This question is a follow-up of this previous question, to which I refer for the relevant notation.
There, the given answer shows via a counterexample that we can't hope to achieve what we want, at least in general.
Here is the question: what if in the previous question we assume that the sets $X_1, X_2, X_3, \dots$ are finite?
Yes, this is true for essentially purely combinatorial reasons. Let $P$ be the set of finite sequences $(x_0,x_1,\dots,x_n)$ with $x_i\in X_i$, $d(x_i,x_{i+1})\leq \epsilon_i$, and $d(x_n,x)\leq \epsilon_n$. These finite sequences form an infinite tree in which every level is finite. So, by König's lemma, there is an infinite path down the tree, which gives exactly the desired infinite path.

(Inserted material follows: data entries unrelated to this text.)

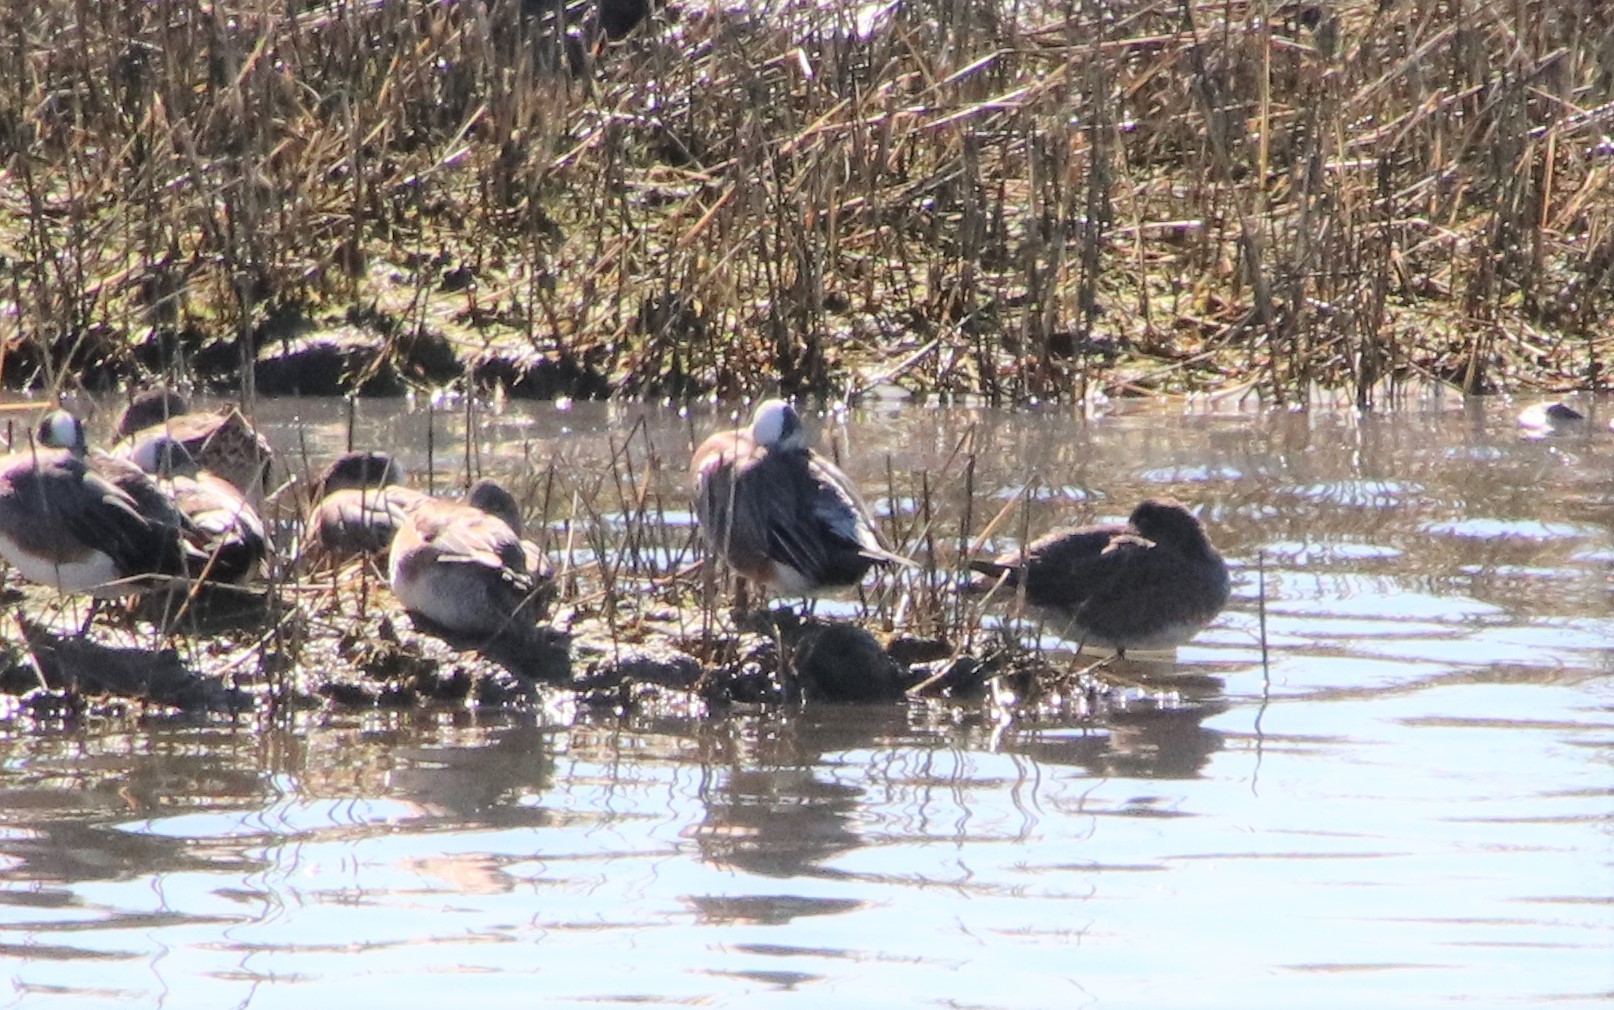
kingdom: Animalia
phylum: Chordata
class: Aves
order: Anseriformes
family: Anatidae
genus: Mareca
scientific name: Mareca americana
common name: American wigeon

Explicitly, say that an element $x_n\in X_n$ is good if for each $N\geq n$ you can extend $x_n$ outward to some sequence $(x_n,x_{n+1},\dots,x_N)$ satisfying the required conditions. Given a good element $x_n$, there are only finitely many choices of $x_{n+1}\in X_{n+1}$ with $d(x_n,x_{n+1}\leq \epsilon_n$, so one of them must be good. Starting from a good element $x_0\in X_0$ (which again must exist since $X_0$ is finite), you can then one-by-one pick good elements $x_1,x_2,x_3,\dots$ which combine to form the desired infinite sequence.